Deep Reasoning About Word Embeddings And Linguistic Regularities Using Kernels On Lie Groups
It is estimated that it would take an average adult human more than a decade to read through all the pages of Wikipedia. Exploiting the many advances in computing hardware, optimization methods, programming paradigms and storage technology, it is now possible to process all of Wikipedia (roughly 3.5 billion words) in about half a day on a personal workstation. Recent work over the past few years has shown that recursive deep learning neural nets can learn continuous vector space word representations reflecting the underlying semantics of words from a large corpus like Wikipedia.
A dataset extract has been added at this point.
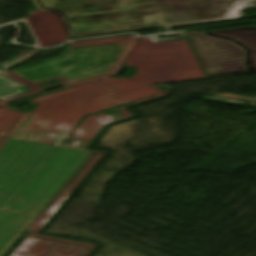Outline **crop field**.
Segmentation results:
<instances>
[{"instance_id":"8a807250","label":"crop field","mask_w":256,"mask_h":256,"mask_svg":"<svg viewBox=\"0 0 256 256\" xmlns=\"http://www.w3.org/2000/svg\"><path fill=\"white\" fill-rule=\"evenodd\" d=\"M57 98L41 102L0 152V256L22 232L33 230L11 256H18L40 228L89 174L82 164L89 147L109 123ZM42 229V228H41Z\"/></svg>"},{"instance_id":"ac0d7876","label":"crop field","mask_w":256,"mask_h":256,"mask_svg":"<svg viewBox=\"0 0 256 256\" xmlns=\"http://www.w3.org/2000/svg\"><path fill=\"white\" fill-rule=\"evenodd\" d=\"M38 91L41 90L0 71V99L9 102Z\"/></svg>"}]
</instances>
Simple vector space arithmetic using cosine distances has been shown to capture certain types of analogies, such as reasoning about plurals from singulars, past tense from present tense, family relationships etc.
In this talk, I will present a new approach to reasoning about linguistic regularities from continuous word representations, based on modeling the vector subspaces spanned by groups of related words. We exploit the property that the set of k-dimensional subspaces in an ambient n-dimensional Euclidean space forms a curved matrix manifold called the Grassmannian, and is a quotient subgroup of the Lie group of rotations in n-dimensions. Based on this mathematical model, I will introduce a modified cosine distance based on computing one-parameter exponential flows across the shortest-path geodesics between subspaces representing related word groups. I will show how to learn kernels on Lie groups that capture relation-specific distances across word categories. Testing this approach using learned word embeddings on a 3 billion word Wikipedia corpus using the word analogy tasks studied by Mikolov et al. at Google reveals substantial improvements in performance compared to previous work. I will discuss applications of the matrix manifold framework to other topics in IR and NLP, such as deep QA, ranking, relational knowledge-base completion, and machine translation. If time permits, I will describe the application of new machine learning algorithms based on variational inequalities to various problems in NLP.
BIO: Sridhar Mahadevan is a professor and Director of the Autonomous Learning Laboratory at the School of Computer Science, University of Massachusetts, Amherst. He was elected AAAI Fellow in 2014 for “significant contributions to machine learning”. He is on sabbatical for the year 2014-2015 at IBM Research in New York, where he is working on machine learning methods for the Watson project. He will present a tutorial at AAAI 2015 in January entitled: “Generalizing Optimization to Equilibration: A New Foundation for AI in the 21st century”.